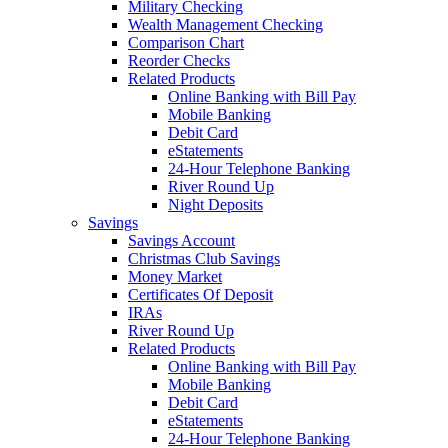
Military Checking
Wealth Management Checking
Comparison Chart
Reorder Checks
Related Products
Online Banking with Bill Pay
Mobile Banking
Debit Card
eStatements
24-Hour Telephone Banking
River Round Up
Night Deposits
Savings
Savings Account
Christmas Club Savings
Money Market
Certificates Of Deposit
IRAs
River Round Up
Related Products
Online Banking with Bill Pay
Mobile Banking
Debit Card
eStatements
24-Hour Telephone Banking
--
Your instructions: Revise the text of the entries above by replacing "Debit Card" with "Check Card" wherever it occurs, leaving every other line as it is. Leave the pictures out of your answer.

Your solution:
Military Checking
Wealth Management Checking
Comparison Chart
Reorder Checks
Related Products
Online Banking with Bill Pay
Mobile Banking
Check Card
eStatements
24-Hour Telephone Banking
River Round Up
Night Deposits
Savings
Savings Account
Christmas Club Savings
Money Market
Certificates Of Deposit
IRAs
River Round Up
Related Products
Online Banking with Bill Pay
Mobile Banking
Check Card
eStatements
24-Hour Telephone Banking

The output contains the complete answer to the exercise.